Friday, 24 March 2017

    Spotlight on Otto Thoresen

    Director general, Association of British Insurers

    The ABI (Association of British Insurers) went through a torrid spell a couple of years ago following the departure of long-serving director general Stephen Hadrill. He was replaced by Australian import Kerrie Kelly, who quit in June 2010 after just six months at the helm of the UK insurers’ trade body. There was another long hiatus before the ABI secured Thoresen, who moved from the top job at life insurer Aegon.

    However over the past year and a half, the actuary has put his stamp on the organisation, despite having to commute from his native Scotland on a weekly basis. During that time, the ABI has been at the centre of a number of industry controversies, with insurers attracting particular flak over charges. However, the organisation has responded with a series of initiatives, including the joint code on charges recently published by the ABI with the National Association of Pension Funds.

    This job has given me the opportunity to work with people from across the sector to get good results for people in the long-term. It’s an area that has always been close to my heart and it’s been a strong theme for me. 

    Given how long that the pension reform agenda has been in development, seeing auto-enrolment happen is fantastic.
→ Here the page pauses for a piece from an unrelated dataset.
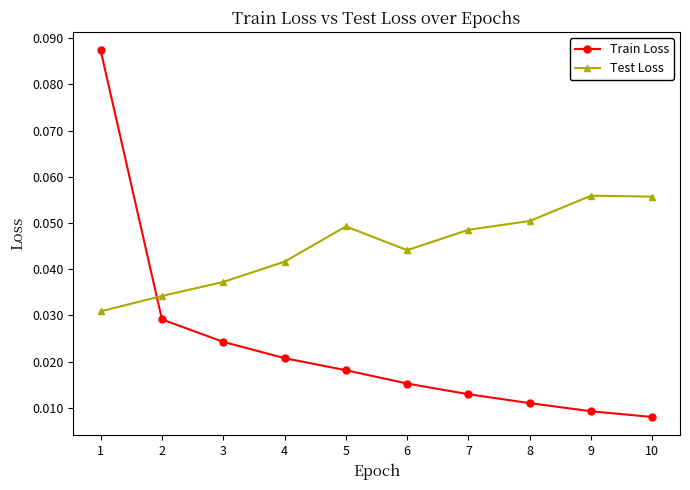

Rank the categories by Train Loss value from lowest to highest.

10, 9, 8, 7, 6, 5, 4, 3, 2, 1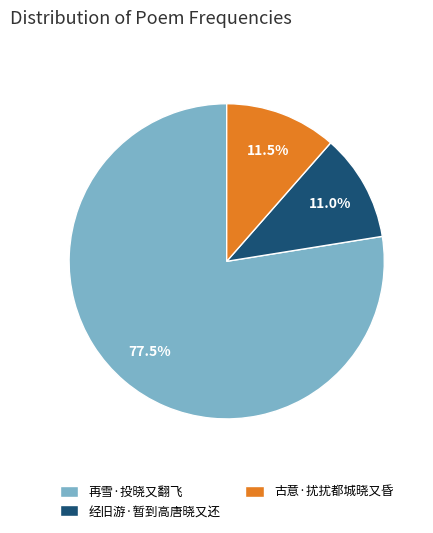

To the nearest percent, what is the average slice percentage?

33%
I’m looking ahead to pushing on with the auto-enrolment  process. This is about beginning to see change in the savings culture in the UK and making people take more responsibility for their old age .It’s a huge challenge for society and there’s a lot of work afoot to deal with it.

    We’ve started important work on transparency and the open market option. The launch of the ABI’s retirement choices code in March: increased transparency around annuity rates is an important step forward for the industry.

    All of this is about pension reform and getting the system to work more effectively for consumers. 

    I’m a great man for focusing on delivering what we’ve begun.We need to get these initiatives across the line, but we also need to keep up the momentum because there are other aspects of the way we deliver pensions solutions that we need to keep improving.